El leñador, que en su vida había visto el brillo del oro,
se maravilló de todo lo que veía.
Alí Babá es un personaje de ficción descrito en el cuento de aventuras Alí Babá y los cuarenta ladrones en Las mil y una noches. Su argumento es simple y antiguo. El refranero español lo cifra en el conocido dicho: “El que roba a un ladrón tiene 100 años de perdón”.
En la República Argentina, tan lejana de aquellos paisajes del oriente medieval donde transcurrían los relatos de Schahrazada, han sucedido en Tres mil seiscientas y una noches de Kirchnerismo, episodios trágicos o desopilantes, según el cristal con que se miren, y que reflejan la evolución del gobierno del finado Alí Babá y sus herederos, esta secta de cuarenta ladrones que hoy gobierna, cuya principal tarea es mentir y disfrazarse para llevar adelante sus fines inconfesables, ruinosos para el país y los ciudadanos.
Inmersos
en el solipsismo de su discurso, remedan a Segismundo, aquel personaje de Calderón
que se preguntaba si la realidad del mundo era la que aparecía en su ventana o
si era apenas un sueño.
Aquí en
Argentina la vida imita al arte, según el célebre epigrama de Wilde.
La
ignorancia oficial, sumada a la estulticia de los escribas de Carta Abierta, mero pasquín apologético
de un régimen decadente, aísla a los protagonistas de este drama nacional,
ocupados en la inútil pretensión de implantar un pensamiento único. Son incapaces
de entender, como decía Unamuno, que la razón humana es pensamiento genérico y
que quien razona afirma la existencia de su prójimo, la necesidad del diálogo,
la posible comunicación mental entre los hombres.
El
argumento cotidiano de la presidente y sus súbditos se reduce a culpar a los
sospechosos de siempre por los desastres de su incompetente gestión gubernamental.

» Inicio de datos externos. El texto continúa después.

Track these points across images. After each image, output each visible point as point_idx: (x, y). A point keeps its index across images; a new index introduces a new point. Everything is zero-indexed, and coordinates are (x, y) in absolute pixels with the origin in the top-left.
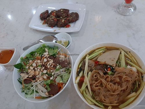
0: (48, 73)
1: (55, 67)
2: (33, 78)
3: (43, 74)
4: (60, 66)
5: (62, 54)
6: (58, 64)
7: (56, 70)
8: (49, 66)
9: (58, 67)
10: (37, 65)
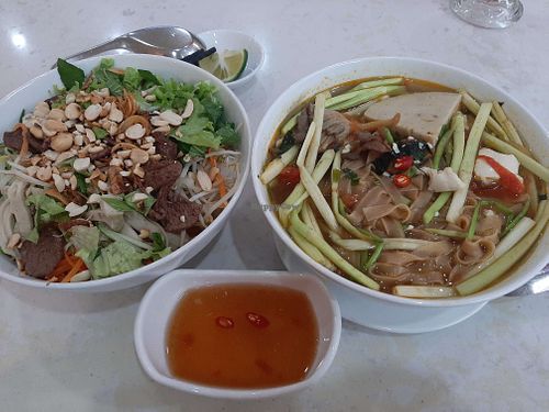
0: (87, 180)
1: (129, 185)
2: (35, 144)
3: (68, 166)
4: (150, 204)
5: (213, 175)
6: (149, 189)
7: (120, 198)
8: (116, 162)
9: (138, 196)
10: (97, 120)
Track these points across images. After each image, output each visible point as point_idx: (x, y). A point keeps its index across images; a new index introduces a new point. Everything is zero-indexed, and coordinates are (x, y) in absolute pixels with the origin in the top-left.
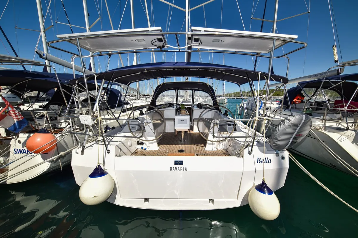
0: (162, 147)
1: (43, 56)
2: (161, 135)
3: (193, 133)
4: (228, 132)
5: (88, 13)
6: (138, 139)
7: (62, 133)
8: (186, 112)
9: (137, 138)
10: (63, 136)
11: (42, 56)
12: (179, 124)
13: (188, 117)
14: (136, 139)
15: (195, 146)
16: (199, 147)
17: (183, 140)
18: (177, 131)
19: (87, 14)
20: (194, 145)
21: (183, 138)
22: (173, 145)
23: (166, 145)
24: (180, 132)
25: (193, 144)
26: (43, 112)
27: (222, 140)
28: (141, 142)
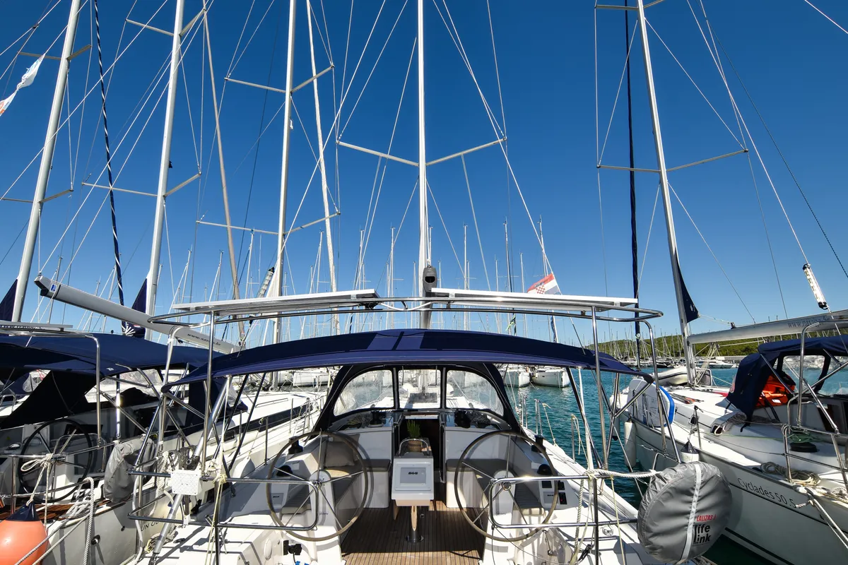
0: (354, 559)
1: (50, 291)
2: (354, 520)
3: (446, 512)
4: (543, 509)
5: (170, 162)
6: (288, 534)
7: (64, 518)
8: (424, 444)
9: (284, 532)
10: (65, 530)
11: (48, 290)
12: (403, 485)
13: (428, 463)
14: (282, 534)
15: (453, 555)
16: (462, 558)
17: (414, 534)
18: (398, 504)
19: (168, 165)
20: (448, 553)
21: (414, 529)
22: (387, 554)
23: (365, 555)
24: (406, 510)
25: (446, 551)
26: (41, 459)
27: (527, 536)
28: (294, 544)
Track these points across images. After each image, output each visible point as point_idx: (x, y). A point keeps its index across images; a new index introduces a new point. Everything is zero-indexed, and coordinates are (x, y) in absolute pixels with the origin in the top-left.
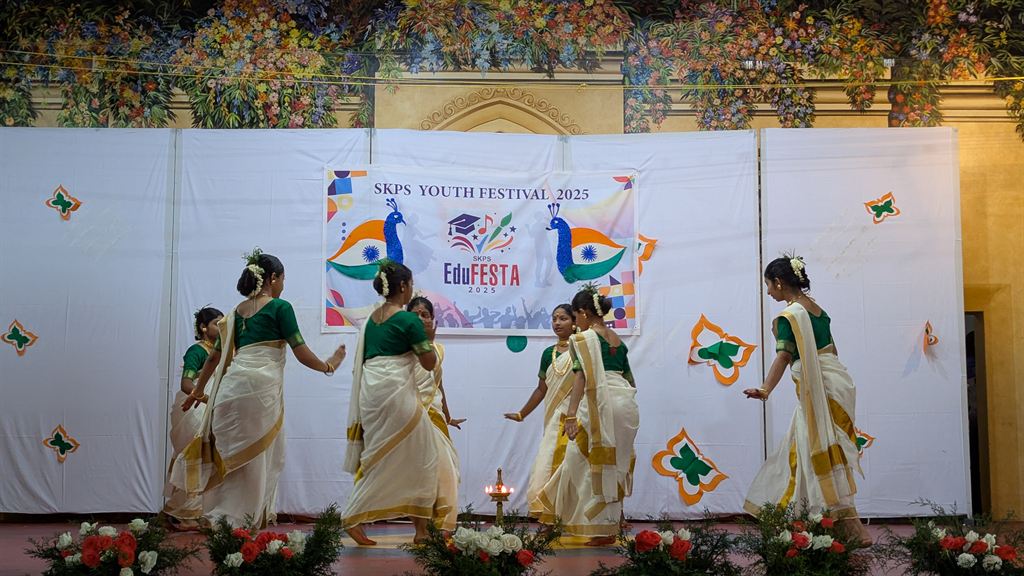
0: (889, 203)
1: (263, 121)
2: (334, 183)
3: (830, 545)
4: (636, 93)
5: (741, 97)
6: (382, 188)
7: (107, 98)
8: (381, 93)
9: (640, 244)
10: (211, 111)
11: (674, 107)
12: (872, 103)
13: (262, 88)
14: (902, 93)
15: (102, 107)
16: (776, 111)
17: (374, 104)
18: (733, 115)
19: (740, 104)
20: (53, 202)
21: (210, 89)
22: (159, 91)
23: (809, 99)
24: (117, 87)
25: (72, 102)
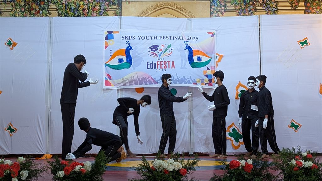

Aquellos que venían a cambiarlo todo para mejorar la sociedad, por arte de birlibirloque se quedaron con el santo y
la limosna, se hicieron millonarios y tras sus máscaras de progresistas pretenden
ocultar la infamia.
Los
ciudadanos independientes, ajenos a la secta, advertimos que en su ocaso, al
mejor estilo de aquellos liberales denostados, el gobierno tapa sus errores devaluando
la moneda, ajustando la economía, subiendo las tasas de interés y achicando el
salario de jubilados y trabajadores. Tampoco se olvida de pisotear la justicia,
atribulado por lograr la impunidad de sus crímenes.
Sin
ayuda, se hunde en el barro de su propia política y la principal consecuencia
económica de estos males es la inflación, superior al 30%, que coloca al país inmediatamente detrás de Irán y
Venezuela. No es motivo de orgullo.
Tampoco
lo es el gasto público que se elevó del 30,9%
del PBI en 2006 al 45,3% en 2013.
En los
países emergentes ese gasto asciende al 31% y en los países desarrollados al 42%.
Eso no nos
hace mejores que ellos. Los subsidios indiscriminados y las cifras mentirosas
del INDEC tampoco.
Vendrán
nuevos tiempos para admitir que el mejor plan social es un buen trabajo. Esa debería
ser una futura política de estado.
Los 60
planes sociales que el gobierno nacional ha implementado a lo largo de una
década consumen $113.000 millones por año. Sumados a los costos de los otros 54
planes accesorios de las provincias y los
municipios, conforman una telaraña de corrupción e ineficiencia manejada por
punteros políticos y dirigentes de diversas categorías, para asistir a 16,5 millones de beneficiarios.
Este
modelo asistencial refleja su propio fracaso.
Hace
diez años el país crece un 7% anual
en promedio y no logra reducir la
pobreza que hoy se encuentra por encima del 25% de la población.
Concluimos
afirmando que no será a través del clientelismo político de estos planes o del
empleo público improductivo duplicado en la década
ganada, que se resolverá este ominoso problema.
Solo el
incentivo de la producción y del trabajo genuino permitirá que los subsidiados
de hoy ganen mañana, dignamente, un sustento sobre la base del esfuerzo, único
camino que evitará repetir la parálisis social que nos aflige.